Canais extraoficiais de comunicação
No bojo do mesmo processo também prestaram depoimento os delegados Igor Romário de Paula e Luciano Flores de Lima. Eles, segundo os advogados de Lula, apesar de alguns momentos de
 "curiosa amnésia", confirmaram o uso de canais extraoficiais entra membros da PF e do Ministério Público Federal, como o aplicativo de mensagens Telegram.

Inquirido por um juiz federal, Romário de Paula inicialmente negou a existência de canais extraoficiais de comunicação, mas acabou confirmando em seguida. Veja o trecho em que ele admite o uso de aplicativos de mensagens:

"Agora, quando eu digo que a comunicação podia ser feita pelo telefone, por aplicativo de mensagem, é, não tô me referindo necessariamente a comunicações oficiais, assim, oficiais, digo que contatos que tenham, sejam necessários emergenciais. É, agora, medidas que precisam ser adotadas, é, nos procedimentos, enfim, quando se exige uma comunicação oficial, o cumprimento de uma ordem, ordem de diligência, isso sim, isso é feito através do eproc".

Os contatos por WhatsApp e Telegram entre autoridades da PF e membros do MPF também são confirmados pelo delegado Luciano Flores. Leia abaixo trecho do depoimento:

"Sim, se dependendo do, do tipo de contato, por exemplo, para, é, combinar uma audiência, uma reunião na sede do Ministério Público, ou na sede da Polícia Federal para tratar, por exemplo, é, tá me fugindo aqui algum exemplo que eu podia dar, mas vamos tratar de uma reunião é, que de repente seria necessária envolver os procuradores e a equipe de investigação, sobre, sei lá, é, o resultado da fase que acabou de ser executada envolvendo a fase x da operação "lava jato". É esse tipo de coisa."

Ele também afirma que não dispõe mais dos arquivos das trocas de mensagens por ter trocado de aparelho telefônico.

Cooperação internacional clandestina
O delegado Igor Romário de Paula também confirmou que teve conhecimento de uma reunião entre autoridades norte-americanas e procuradores do consórcio de Curitiba. Leia o trecho em que ele confirma a existência do encontro:

"Eu soube que houve reunião de autoridades americanas com o Ministério Público Federal, mas, à época, mas não saberia lhe dizer que autoridades e que agências representavam à época. E, depois disso, só o que eu tive conhecimento, é pela imprensa, mas que houve reunião em Curitiba com autoridades americanas eu tive conhecimento que houve sim."

As conversas hackeadas entre procuradores mostraram que foi feita uma reunião irregular em outubro de 2015 entre procuradores da "lava jato" e 17 agentes e autoridades norte-americanos à sede do MPF em Curitiba. Entre eles estavam procuradores ligados ao Departamento de Justiça (DoJ) dos EUA e agentes do FBI. 

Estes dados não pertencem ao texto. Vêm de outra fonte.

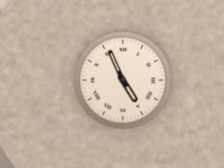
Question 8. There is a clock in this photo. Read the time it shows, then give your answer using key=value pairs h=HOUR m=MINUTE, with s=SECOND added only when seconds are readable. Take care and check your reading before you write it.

De acordo com as conversas, divulgadas pelo Intercept, a "lava jato" não informou os encontros para o governo brasileiro, então chefiado pela presidente Dilma Rousseff, realizados para cooperar com as autoridades dos Estados Unidos. 

Na reclamação, a defesa do ex-presidente Lula elenca os novos fatos e relembra os já anteriormente apontados para justificar o pedido de trancamento integral da ação penal relativa a investigação sobre a compra de terreno para uma nova sede do Instituto Lula. O ex-presidente é representado pelos advogados Cristiano Zanin, Valeska Teixeira Martins, Maria de Lourdes Lopes, Eliakin Tatsuo Y.P. dos Santos e Guilherme Queiroz Gonçalves.